Type 2 inflammation is associated with several pathologic processes in COPD, including airway hyperreactivity and fibrosis, airway remodeling, mucociliary dysfunction, and mucus hypersecretion. In the study, Bhatt looked at patients with a blood eosinophil count of at least 300 cells per microliter who were at an elevated exacerbation risk despite standard triple inhaler therapy. He assigned them to two groups to receive either subcutaneous dupilumab or placebo once every two weeks. The study's primary endpoint was the annualized rate of moderate or severe flares.

Dupilumab was associated with a 30% reduction in the rate of COPD flares over the 52-week course of the study. The biologic was also associated with meaningful improvements in lung function and health-related quality of life, as well as fewer severe respiratory symptoms compared to placebo. These improvements were observed within 2 to 4 weeks after the initiation of dupilumab and were sustained throughout the 52-week trial period.

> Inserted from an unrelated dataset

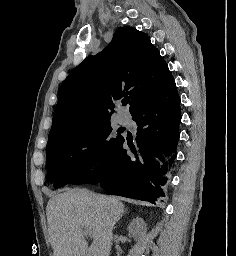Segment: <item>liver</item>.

The clinical improvements associated with dupilumab observed in this trial confirm the role of interleukin-4 or interleukin-13 (or both) in the pathologic pathways of this COPD subpopulation with type 2 inflammation—a role that extends beyond the role of interleukin-5 and eosinophils. The reduction in the frequency of exacerbations and the improvement in lung function with dupilumab were more pronounced among patients who had a fractional exhaled nitric oxide (FeNO) level of 20 ppb or higher at baseline.

"Dupilumab has the potential to impact the vicious cycle of exacerbations and lung function decline in patients who have COPD with type 2 inflammation and high exacerbation risk, who are already on optimal inhaled triple therapy," said Surya Bhatt, M.D. "Dupilumab significantly improves respiratory symptoms and also helped improve health-related quality of life measures."